Dataset excerpts:
___

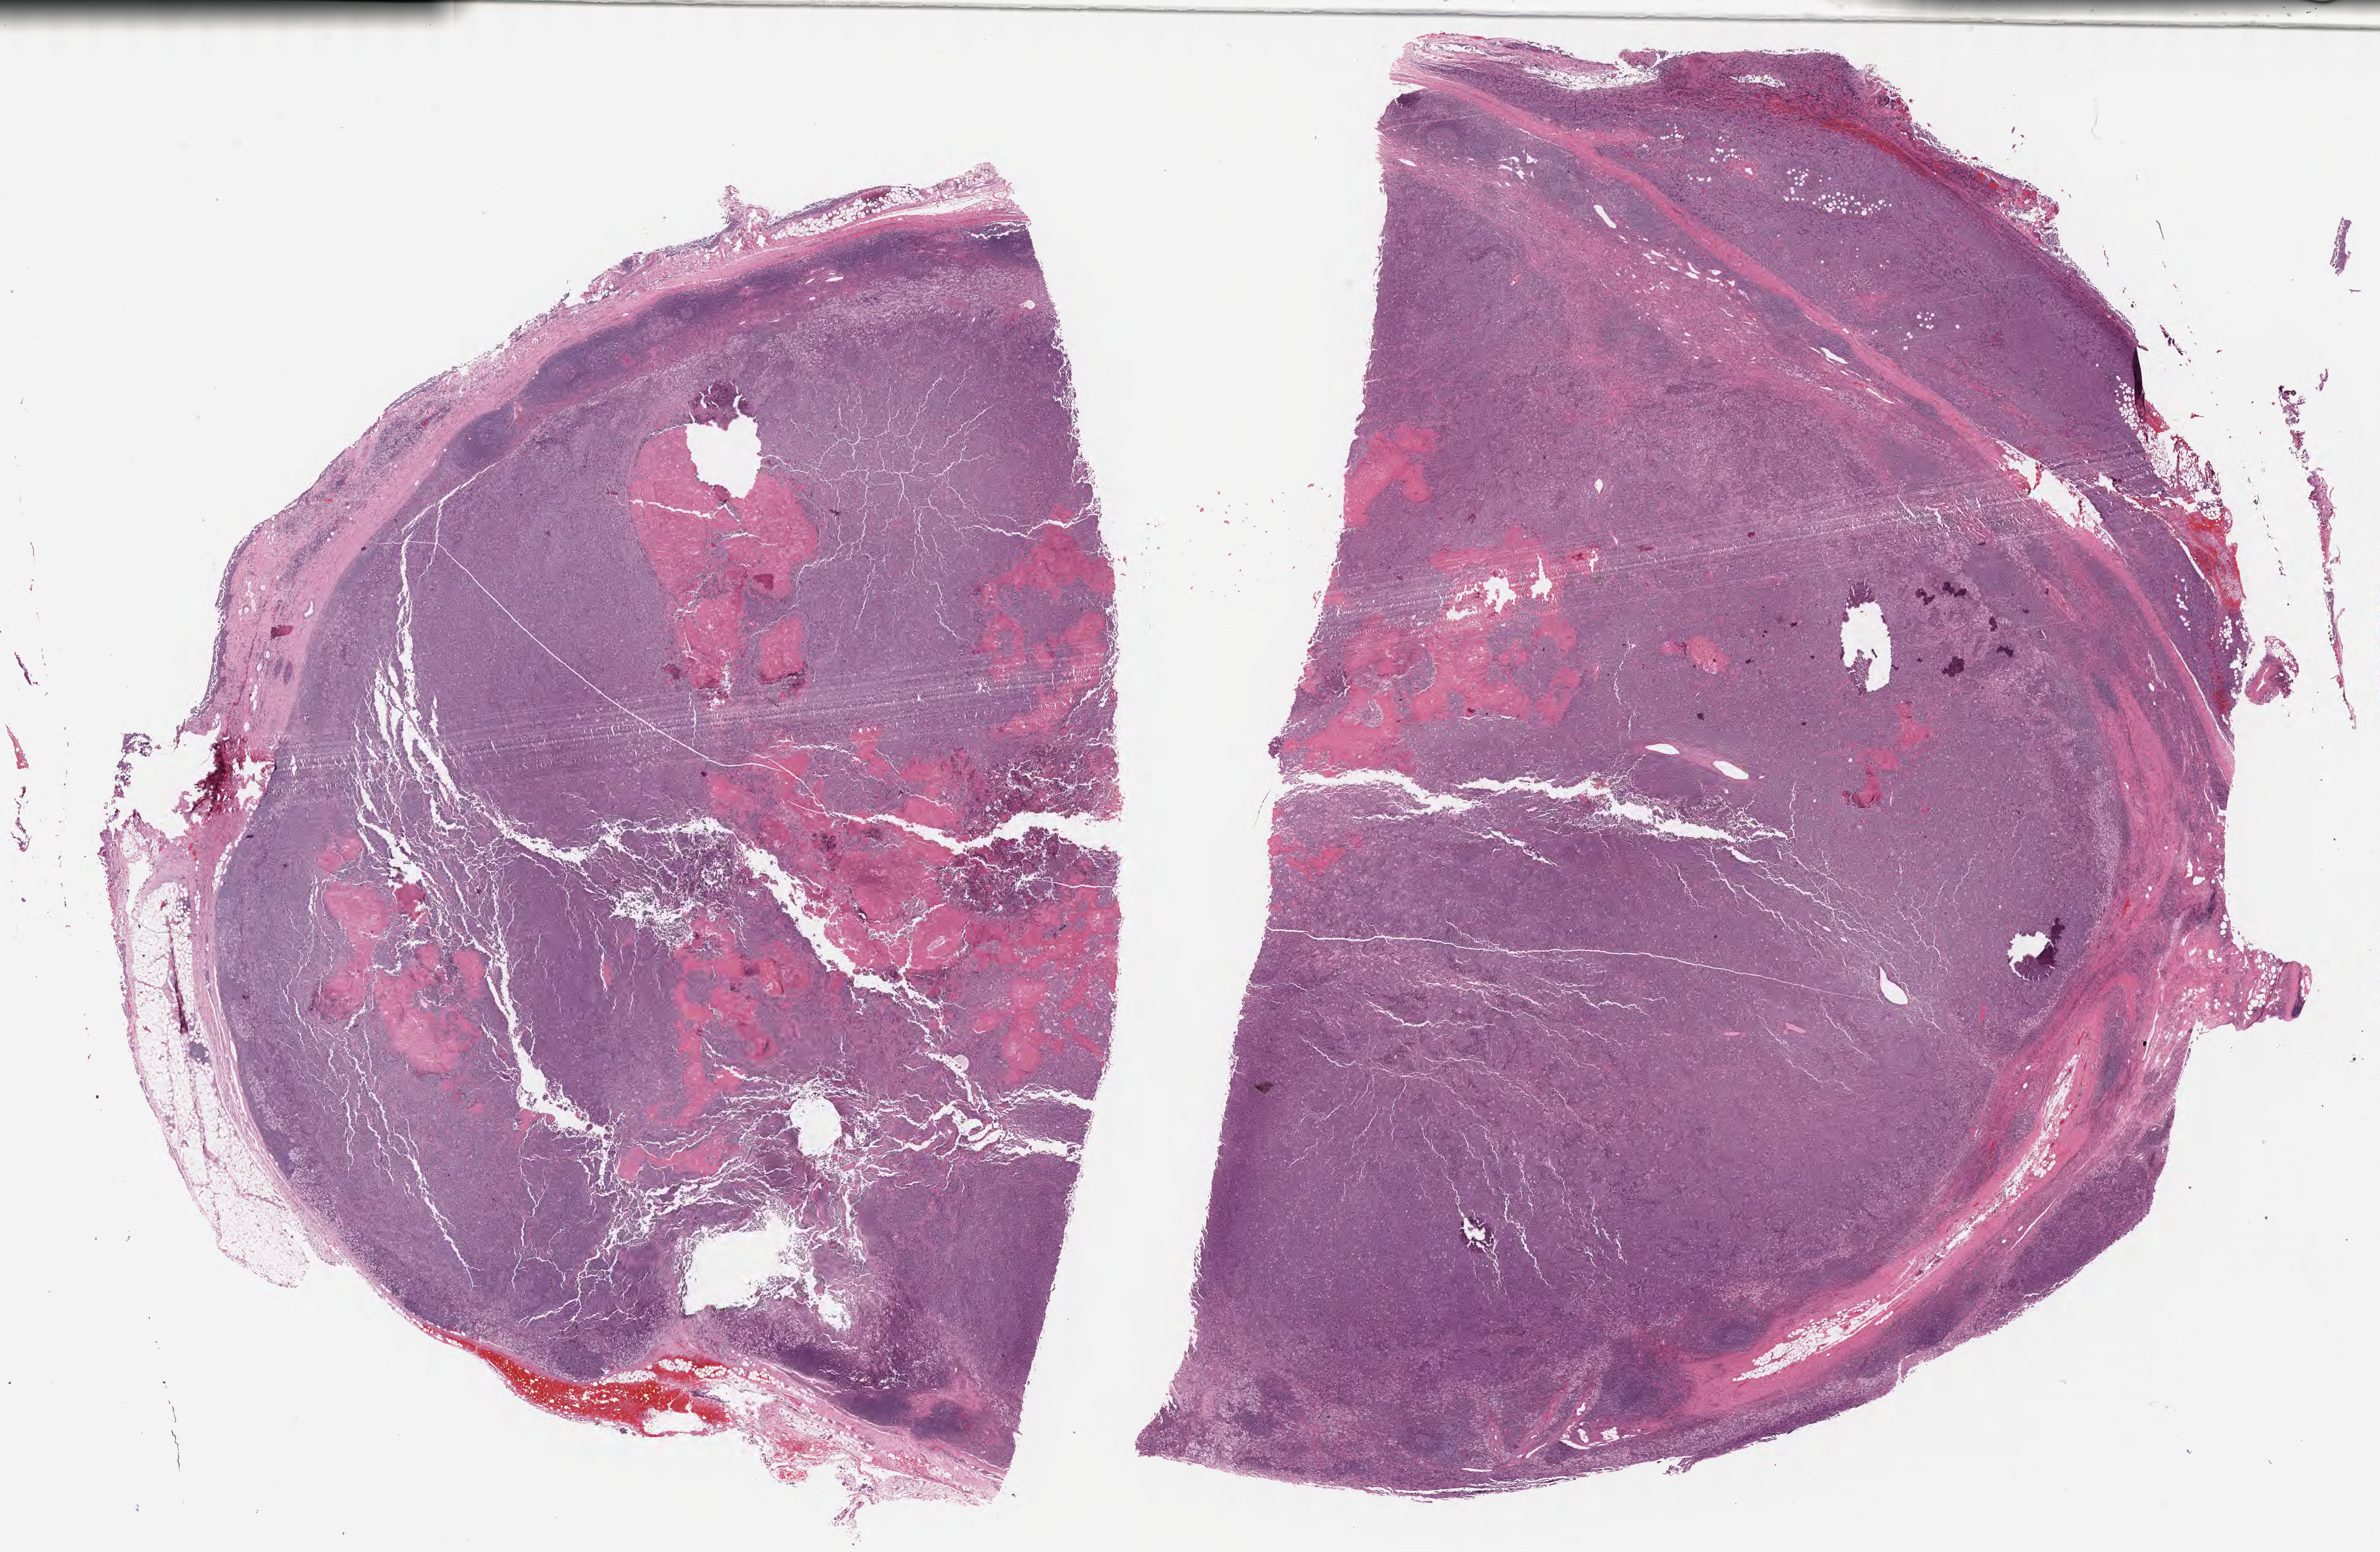
Whole-slide image, H&E stain, shown as a low-resolution overview of the whole scanned area (about 31.7 x 20.7 mm); formalin-fixed, paraffin-embedded (FFPE) tissue; primary tumor. Patient: male, 48 years old. Slide review estimates, as recorded: tumor cells 85%, tumor nuclei 90%, stromal cells 10%, necrosis 5%, normal cells 0%. Infiltration values recorded for this section: lymphocyte infiltration 10%, monocyte infiltration 30%, neutrophil infiltration 10%.
Ann Arbor stage (patient): Stage IV. Section: bottom of the tissue portion. Histologic diagnosis: Burkitt lymphoma, NOS.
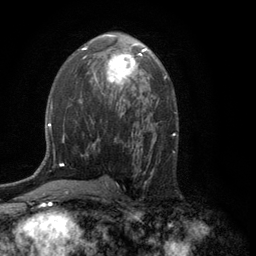
Breast MRI (dynamic contrast-enhanced), one axial slice; position 68 of 134 along the scan axis; cropped to one breast; dynamic contrast-enhanced series, time point 2 of 6 at this slice position (early post-contrast); 3 T; TE 2.8 ms, TR 7.5 ms; 256 × 256 image matrix, field of view 175 × 175 mm. Female patient.
Annotated regions visible in this slice (semi-automatically segmented with operator editing):
- enhancing-tissue mask used for the functional tumour volume (all voxels passing the contrast-enhancement thresholds inside the analysis volume; usually the tumour): box from (x=93, y=48) to (x=145, y=86) px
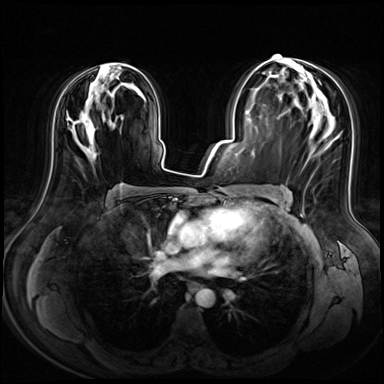
Breast MRI (dynamic contrast-enhanced), one axial slice; position 37 of 72 along the scan axis; dynamic contrast-enhanced series, time point 2 of 8 at this slice position (early post-contrast); 3 T; TE 1.4 ms, TR 4.3 ms; 2.5 mm slice thickness; 384 × 384 image matrix, field of view 360 × 360 mm. Female patient.
Structures marked on this image (semi-automatically segmented with operator editing):
- enhancing-tissue mask used for the functional tumour volume (all voxels passing the contrast-enhancement thresholds inside the analysis volume; usually the tumour): bounding box <70,64,138,155> (left, top, right, bottom; pixels)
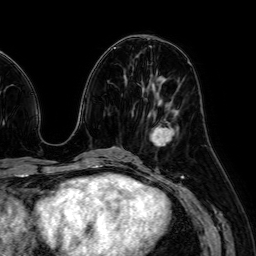
Breast MRI (dynamic contrast-enhanced), one axial slice; slice 28 of 64 in the series (ordered by position); cropped to one breast; dynamic contrast-enhanced series, time point 2 of 7 at this slice position (early post-contrast); 1.5 T; TE 2.6 ms, TR 5.2 ms; 256 × 256 image matrix. Female patient.
Structures marked on this image (semi-automatically segmented with operator editing):
- enhancing-tissue mask used for the functional tumour volume (all voxels passing the contrast-enhancement thresholds inside the analysis volume; usually the tumour): bounding box (x1, y1, x2, y2) in pixels: (150, 126, 173, 146)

___

Try it: Only a number is expected in reply: how many lines of the entries hold the word "pixels"?

Solution: 2